• **SOURCE EXCERPT**:

:::::

The Brand Name Game (and the Science of Brand Colours)
Think you can recognize a brand using only its corporate colours? With a strong brand it is entirely possible. Each colour square below represents a company. Can you guess which company is represented by which colour square? The solutions can be found at the end of this article.
Seeing is believing
Every day we are exposed to a barrage of visual stimuli. We are guided by traffic signs. Our buying decisions are influenced by supermarket ads. We absorb so many messages across so many types of media – consciously and subconsciously. Ultimately, whether these messages reach us and stick will depend on many factors. Colours play a central role here.
Colours influence us and they certainly have a greater impact and send stronger signals than typography alone. In contrast to the font, colours are also “understood” by most people. There have been countless articles about the theory of colour and the effects of colours. Despite some differences in how people from different cultures perceive colours, at least in the so-called West, red stands for vitality and energy, but also for fire and aggression. White symbolizes purity and innocence. Blue inspires confidence. All of these operate on a subconscious level.
Brand colours: Strong colours, strong brand?
A particularly eye-catching colour, red, is used by many companies (including yours truly). This in turn means that the colour red can’t by itself deliver a fully formed brand statement. Famous brands like Vodafone, E.ON, Ferrari and Coca Cola, could not solely rely on a corporate colour.
But in combination with other elements, each respective brand logo creates a recognizable appearance that has sufficient autonomy. If you look at the the powerful branding of Coca-Cola, it demonstrates, among other things, that a single colour combined with a familiar white band – the so called “Dynamic Ribbon Device” – is sufficient to clearly identify the brand. Two colours. For Coke, that’s all it takes. The company doesn’t always need to reproduce the actual brand logo itself – a sign that the identity is particularly strong before branding.

:::::

[Collection entries]

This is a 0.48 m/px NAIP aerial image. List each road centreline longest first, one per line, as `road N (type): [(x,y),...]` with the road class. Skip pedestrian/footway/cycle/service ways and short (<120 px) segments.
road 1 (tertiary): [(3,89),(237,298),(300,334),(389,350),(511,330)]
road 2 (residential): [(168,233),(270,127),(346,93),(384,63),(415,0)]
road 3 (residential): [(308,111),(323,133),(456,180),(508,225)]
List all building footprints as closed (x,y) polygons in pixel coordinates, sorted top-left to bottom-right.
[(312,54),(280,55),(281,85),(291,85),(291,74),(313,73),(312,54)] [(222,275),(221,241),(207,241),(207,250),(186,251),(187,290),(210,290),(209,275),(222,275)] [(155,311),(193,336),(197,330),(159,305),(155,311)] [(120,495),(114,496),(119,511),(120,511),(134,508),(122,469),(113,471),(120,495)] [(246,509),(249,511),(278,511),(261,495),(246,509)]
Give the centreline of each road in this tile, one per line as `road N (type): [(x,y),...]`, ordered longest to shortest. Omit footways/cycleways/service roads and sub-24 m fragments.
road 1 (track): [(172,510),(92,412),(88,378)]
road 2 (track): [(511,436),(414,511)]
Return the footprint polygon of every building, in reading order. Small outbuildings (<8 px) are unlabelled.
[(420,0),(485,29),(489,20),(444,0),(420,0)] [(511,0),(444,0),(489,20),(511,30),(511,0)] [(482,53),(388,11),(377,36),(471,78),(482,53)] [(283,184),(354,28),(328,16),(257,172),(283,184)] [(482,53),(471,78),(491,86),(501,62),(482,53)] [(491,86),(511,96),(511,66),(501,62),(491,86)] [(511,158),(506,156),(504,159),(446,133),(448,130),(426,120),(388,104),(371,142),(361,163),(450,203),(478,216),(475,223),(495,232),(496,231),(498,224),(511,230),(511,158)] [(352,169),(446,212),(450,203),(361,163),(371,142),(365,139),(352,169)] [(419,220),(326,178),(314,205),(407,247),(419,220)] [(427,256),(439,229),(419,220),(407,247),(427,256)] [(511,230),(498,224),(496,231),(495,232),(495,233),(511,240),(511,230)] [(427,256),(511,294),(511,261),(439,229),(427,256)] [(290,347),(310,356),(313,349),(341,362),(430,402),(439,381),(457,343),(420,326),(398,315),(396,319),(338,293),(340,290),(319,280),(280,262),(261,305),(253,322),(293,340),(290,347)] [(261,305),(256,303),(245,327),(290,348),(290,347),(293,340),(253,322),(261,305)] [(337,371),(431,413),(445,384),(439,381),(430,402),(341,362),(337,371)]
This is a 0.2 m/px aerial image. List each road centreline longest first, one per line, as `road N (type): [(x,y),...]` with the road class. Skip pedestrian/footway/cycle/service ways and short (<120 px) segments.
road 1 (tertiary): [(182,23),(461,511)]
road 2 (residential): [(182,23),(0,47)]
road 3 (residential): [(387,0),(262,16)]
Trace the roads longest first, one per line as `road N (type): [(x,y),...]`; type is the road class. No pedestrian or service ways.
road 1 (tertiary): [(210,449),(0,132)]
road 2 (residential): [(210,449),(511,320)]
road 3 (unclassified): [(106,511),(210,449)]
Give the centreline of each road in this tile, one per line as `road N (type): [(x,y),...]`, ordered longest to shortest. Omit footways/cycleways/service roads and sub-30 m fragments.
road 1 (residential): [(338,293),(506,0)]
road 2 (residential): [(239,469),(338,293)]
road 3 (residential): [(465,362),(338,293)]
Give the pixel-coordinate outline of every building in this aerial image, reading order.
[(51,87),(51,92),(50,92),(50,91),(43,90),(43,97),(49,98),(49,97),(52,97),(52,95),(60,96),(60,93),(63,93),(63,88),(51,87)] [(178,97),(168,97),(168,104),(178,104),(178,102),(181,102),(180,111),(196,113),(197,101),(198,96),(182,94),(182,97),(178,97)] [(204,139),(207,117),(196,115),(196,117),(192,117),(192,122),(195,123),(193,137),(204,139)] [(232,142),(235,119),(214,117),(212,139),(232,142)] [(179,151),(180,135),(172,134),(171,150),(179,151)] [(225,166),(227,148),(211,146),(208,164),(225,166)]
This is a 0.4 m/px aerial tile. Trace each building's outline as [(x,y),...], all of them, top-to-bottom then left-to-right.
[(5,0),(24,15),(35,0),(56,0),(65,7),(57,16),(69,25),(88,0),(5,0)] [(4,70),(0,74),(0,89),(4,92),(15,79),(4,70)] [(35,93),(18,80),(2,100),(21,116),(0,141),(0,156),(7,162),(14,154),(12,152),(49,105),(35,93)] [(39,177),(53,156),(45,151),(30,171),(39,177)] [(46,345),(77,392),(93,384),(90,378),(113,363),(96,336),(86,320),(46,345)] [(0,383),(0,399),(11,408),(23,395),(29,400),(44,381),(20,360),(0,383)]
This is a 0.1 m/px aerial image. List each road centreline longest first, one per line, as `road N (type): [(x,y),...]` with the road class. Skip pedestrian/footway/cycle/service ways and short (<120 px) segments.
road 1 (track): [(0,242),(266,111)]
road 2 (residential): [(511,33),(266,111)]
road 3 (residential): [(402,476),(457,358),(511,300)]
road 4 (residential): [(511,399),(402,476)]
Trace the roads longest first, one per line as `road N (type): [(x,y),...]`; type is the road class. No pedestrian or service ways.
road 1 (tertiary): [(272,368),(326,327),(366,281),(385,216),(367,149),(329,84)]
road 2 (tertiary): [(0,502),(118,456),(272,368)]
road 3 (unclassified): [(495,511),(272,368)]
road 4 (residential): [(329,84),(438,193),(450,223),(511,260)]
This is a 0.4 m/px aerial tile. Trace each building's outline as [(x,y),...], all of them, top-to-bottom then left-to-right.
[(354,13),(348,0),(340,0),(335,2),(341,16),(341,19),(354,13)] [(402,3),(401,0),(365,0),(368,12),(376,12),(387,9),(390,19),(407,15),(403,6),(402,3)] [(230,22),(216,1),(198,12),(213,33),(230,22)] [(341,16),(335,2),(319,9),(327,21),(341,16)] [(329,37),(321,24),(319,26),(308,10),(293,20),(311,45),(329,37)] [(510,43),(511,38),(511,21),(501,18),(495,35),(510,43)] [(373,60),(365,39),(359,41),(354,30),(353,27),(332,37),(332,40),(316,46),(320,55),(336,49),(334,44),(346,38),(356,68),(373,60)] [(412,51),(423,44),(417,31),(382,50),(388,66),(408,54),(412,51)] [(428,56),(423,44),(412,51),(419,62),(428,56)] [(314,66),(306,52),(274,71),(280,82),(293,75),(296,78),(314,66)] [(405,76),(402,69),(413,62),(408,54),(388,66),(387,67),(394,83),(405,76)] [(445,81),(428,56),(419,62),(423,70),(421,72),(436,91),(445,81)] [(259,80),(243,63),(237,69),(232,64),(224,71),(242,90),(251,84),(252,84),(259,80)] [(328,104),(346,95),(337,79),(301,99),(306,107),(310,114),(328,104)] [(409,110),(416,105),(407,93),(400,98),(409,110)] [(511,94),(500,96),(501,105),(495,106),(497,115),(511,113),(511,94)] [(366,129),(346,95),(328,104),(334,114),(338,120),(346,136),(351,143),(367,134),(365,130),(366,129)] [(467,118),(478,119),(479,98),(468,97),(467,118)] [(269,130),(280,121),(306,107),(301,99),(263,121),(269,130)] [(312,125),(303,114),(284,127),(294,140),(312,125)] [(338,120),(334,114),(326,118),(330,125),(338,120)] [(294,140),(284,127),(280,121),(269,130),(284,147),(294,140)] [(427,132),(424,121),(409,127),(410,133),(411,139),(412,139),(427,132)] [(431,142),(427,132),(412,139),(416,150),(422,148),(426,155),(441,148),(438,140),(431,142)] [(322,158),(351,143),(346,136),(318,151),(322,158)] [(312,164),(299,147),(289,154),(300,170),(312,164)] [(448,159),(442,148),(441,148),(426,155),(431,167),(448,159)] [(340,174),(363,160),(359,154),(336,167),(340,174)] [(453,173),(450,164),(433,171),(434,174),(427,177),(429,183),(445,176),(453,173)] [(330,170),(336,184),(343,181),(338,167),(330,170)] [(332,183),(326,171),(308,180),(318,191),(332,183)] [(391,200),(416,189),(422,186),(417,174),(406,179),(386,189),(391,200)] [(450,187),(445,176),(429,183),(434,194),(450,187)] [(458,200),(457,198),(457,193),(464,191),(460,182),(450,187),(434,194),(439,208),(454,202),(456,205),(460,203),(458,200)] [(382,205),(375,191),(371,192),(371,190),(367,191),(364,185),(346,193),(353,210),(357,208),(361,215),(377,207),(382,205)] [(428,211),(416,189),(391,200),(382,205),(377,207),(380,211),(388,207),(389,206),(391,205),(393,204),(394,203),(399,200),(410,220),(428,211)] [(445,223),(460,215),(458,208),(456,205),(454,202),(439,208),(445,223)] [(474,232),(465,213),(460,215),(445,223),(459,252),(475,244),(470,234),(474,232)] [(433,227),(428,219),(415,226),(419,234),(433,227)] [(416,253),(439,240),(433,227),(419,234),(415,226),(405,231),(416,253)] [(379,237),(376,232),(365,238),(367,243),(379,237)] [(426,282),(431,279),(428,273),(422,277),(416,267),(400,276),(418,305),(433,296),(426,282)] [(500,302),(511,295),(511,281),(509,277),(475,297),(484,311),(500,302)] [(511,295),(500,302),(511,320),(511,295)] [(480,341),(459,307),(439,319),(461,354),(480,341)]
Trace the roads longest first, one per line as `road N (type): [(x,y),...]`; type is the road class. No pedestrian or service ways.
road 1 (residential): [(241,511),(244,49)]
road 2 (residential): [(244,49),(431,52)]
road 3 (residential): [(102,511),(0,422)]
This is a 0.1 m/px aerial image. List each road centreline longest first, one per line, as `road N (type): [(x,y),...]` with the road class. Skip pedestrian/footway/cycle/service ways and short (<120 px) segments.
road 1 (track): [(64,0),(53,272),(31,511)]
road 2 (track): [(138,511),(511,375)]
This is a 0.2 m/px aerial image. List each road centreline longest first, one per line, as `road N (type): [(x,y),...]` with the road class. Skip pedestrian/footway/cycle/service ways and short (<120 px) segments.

:::::

• **SET OF TASKS**:
1. Can you sum up the brand colours article in two sentences?
2. Would you go on with the brand colours article from its last sentence?
The rows have no connection to the brand colours article.

• **RESULTS OF THE TASKS**:
1. Colours strongly shape how people take in visual messages: they send stronger signals than typography, and in the West red suggests vitality and energy, white purity and blue confidence. Because so many companies use red, the colour alone cannot make a full brand statement, but combined with other elements, as in Coca-Cola's red with its white "Dynamic Ribbon Device," a colour can clearly identify a brand.

2.
Find your niche
Colours play the central role in relation to the branding of a brand or a company. If you can occupy a colour or colour spectrum that clearly connects the observer to the sender, then your brand is off to a very good start. I recently discovered that clients tend to “try things out.” So the colour will quickly be “somewhat refreshed” in the logo. Throwing the old colours out with a corporate re-brand can often cause more harm than good. It puts subconscious recognizability on the line. Design must be adaptable, but the challenge is to not get lost in the randomness. Re-branding is possible without the loss of identity.
Who knows why the Facebook logo is blue? The answer: Mark Zuckerberg has red-green colour blindness and the colour blue is for him simply the most clear and true. The colour blue symbolises trust and reliability, which, in this example, represents a beautiful form of “blue-washing.” Would Facebook have more than 1 billion users today if the logo and website page were bright red, neon green or pig pink? We will never know.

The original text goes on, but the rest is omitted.